Source text:
☆ ☆ ☆

Let the record show, that as far as I am concerned, Ray Bradbury's best medium outside the printed page was radio, not movies or TV.
Dimension X's audio adaptation of "Zero Hour" lives on my memory much more vividly than any scene from the "Illustrated Man" starring Rod Steiger.
Why exactly this is, I do not know, maybe it's because of the sheer Hemingway-esque sparseness of Ray's dialogue and descriptive sense.
It all translated but poorly to the visual medium...
Whenever Bradbury needed to send his character's outside the solar system he was content to describe their transport as "a rocket" and leave it at that.
You can't get away with that in Hollywood, no that rocket has to be tarted up like the Battlestar Galactica.
Ray didn't traffic with FTL drives and elaborately appointed doomsday machines, if he needed technology he just got a few old gimmicks out of the prop room no need for CGI or Industrial Light and Magic.
This is what gave his writing such power & focus, and it all stands in stark contrast to say his fellow SF writer E.E. "Doc" Smith with his planet sized alien superbrains and inane dialogue eructated by department store mannikins.

☆ ☆ ☆

Information supplied:
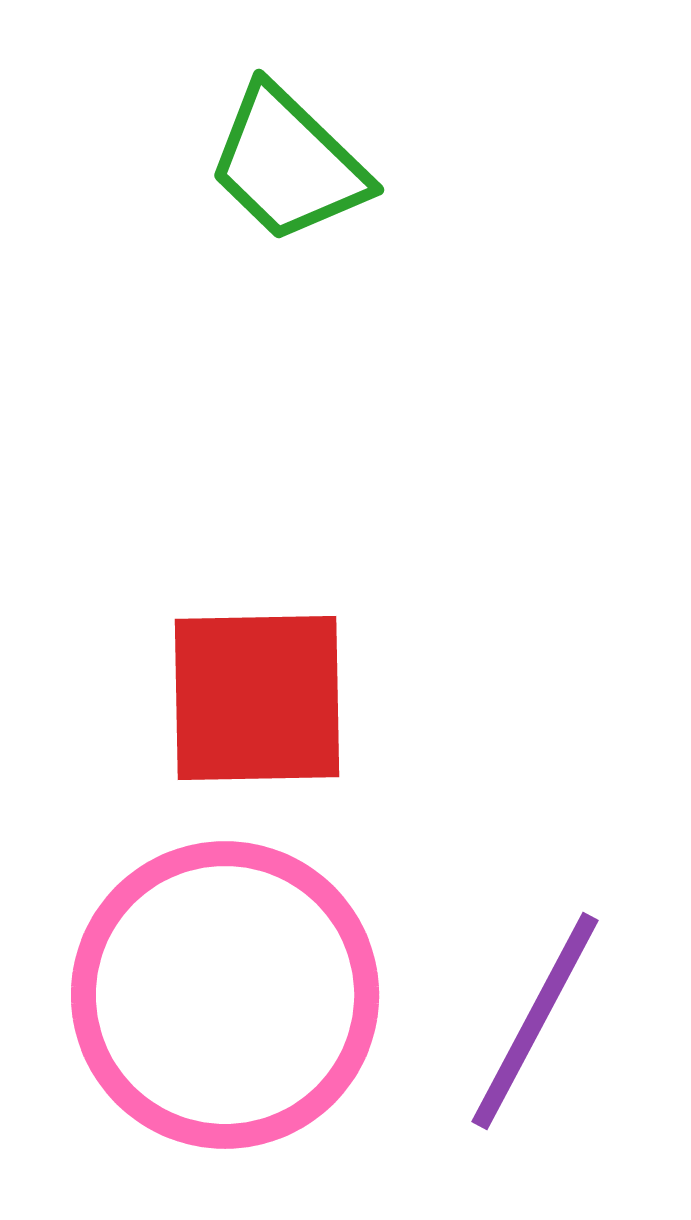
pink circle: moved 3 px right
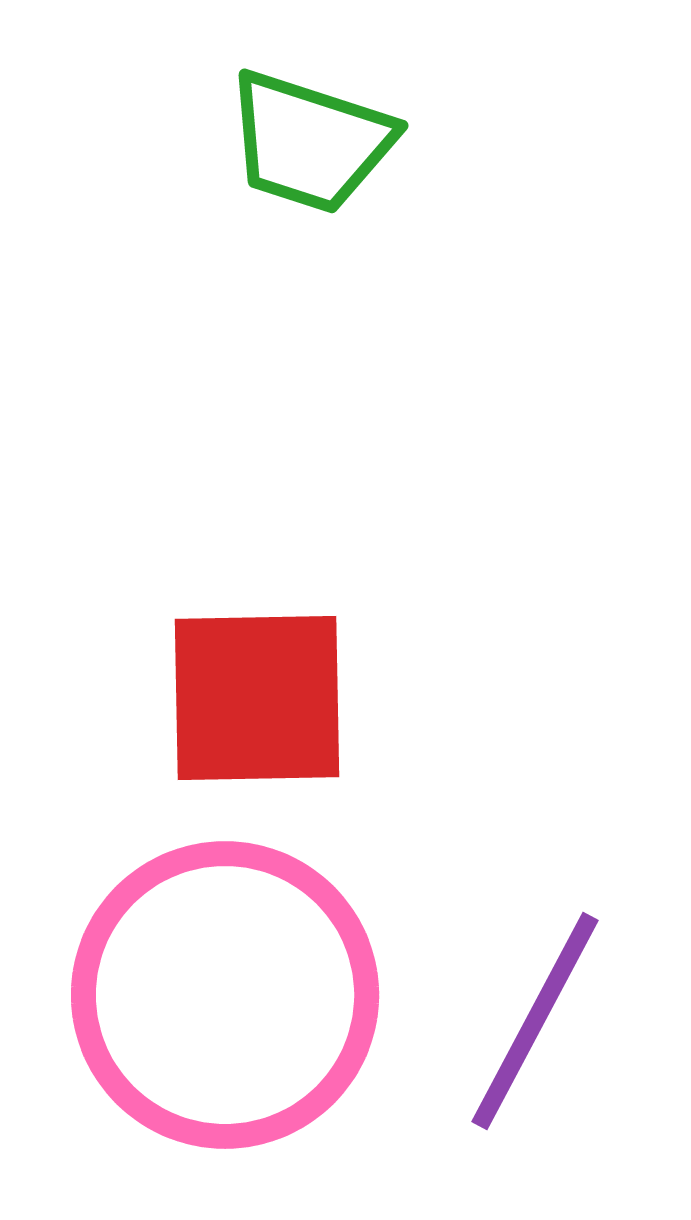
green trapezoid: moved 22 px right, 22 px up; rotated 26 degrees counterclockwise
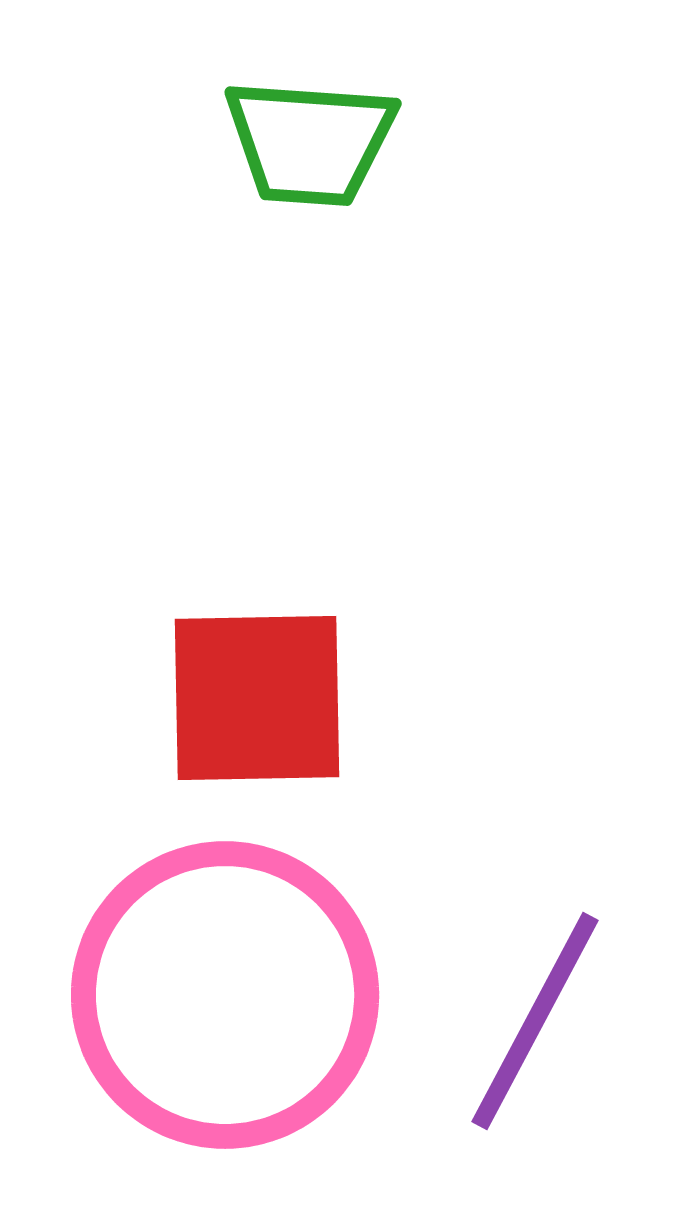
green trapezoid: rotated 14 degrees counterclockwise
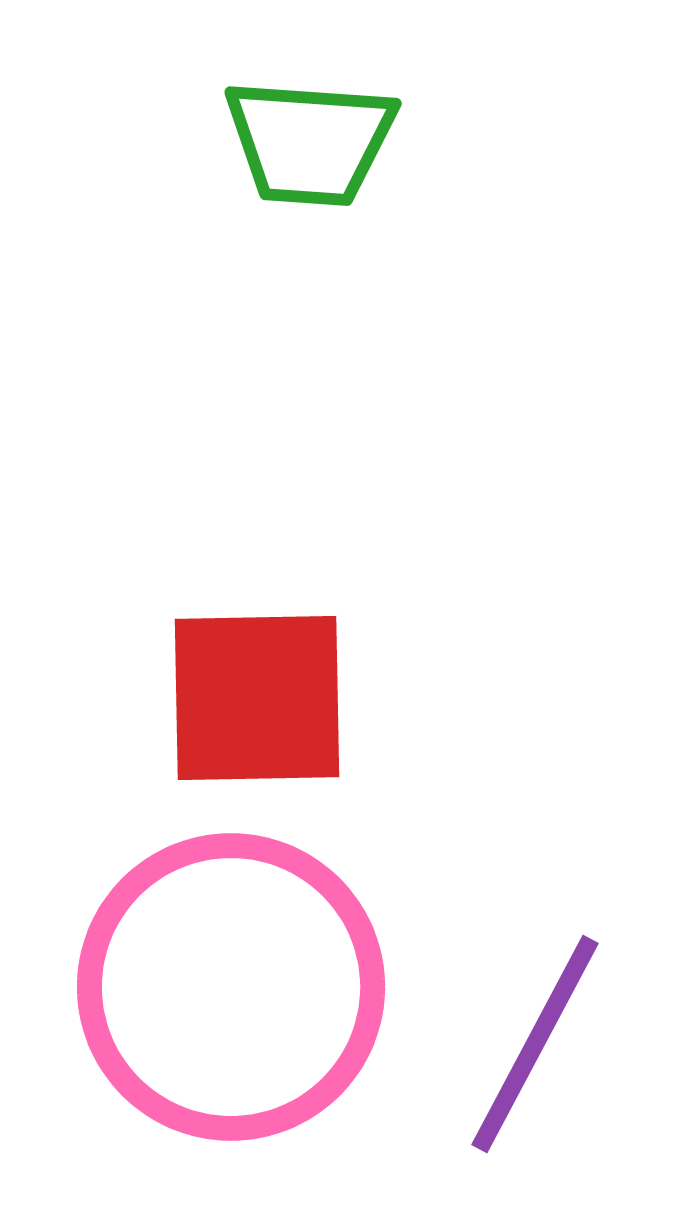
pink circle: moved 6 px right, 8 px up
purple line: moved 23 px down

☆ ☆ ☆

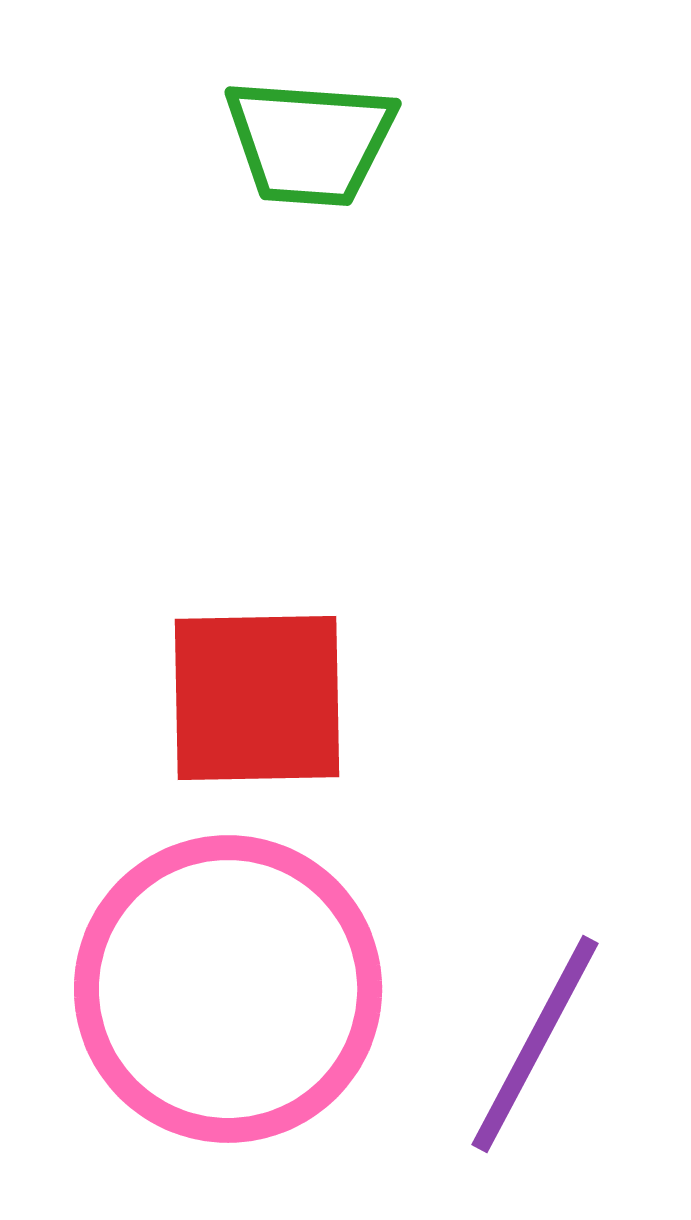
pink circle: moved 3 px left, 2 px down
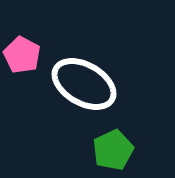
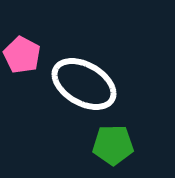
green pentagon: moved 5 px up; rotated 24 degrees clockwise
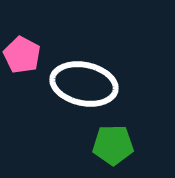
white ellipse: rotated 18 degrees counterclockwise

☆ ☆ ☆

Job: In the Bradbury piece above, the sentence starting "Ray didn't traffic with" names things his stories did without. List them all.

Completed task:
- FTL drives
- elaborately appointed doomsday machines
- CGI
- Industrial Light and Magic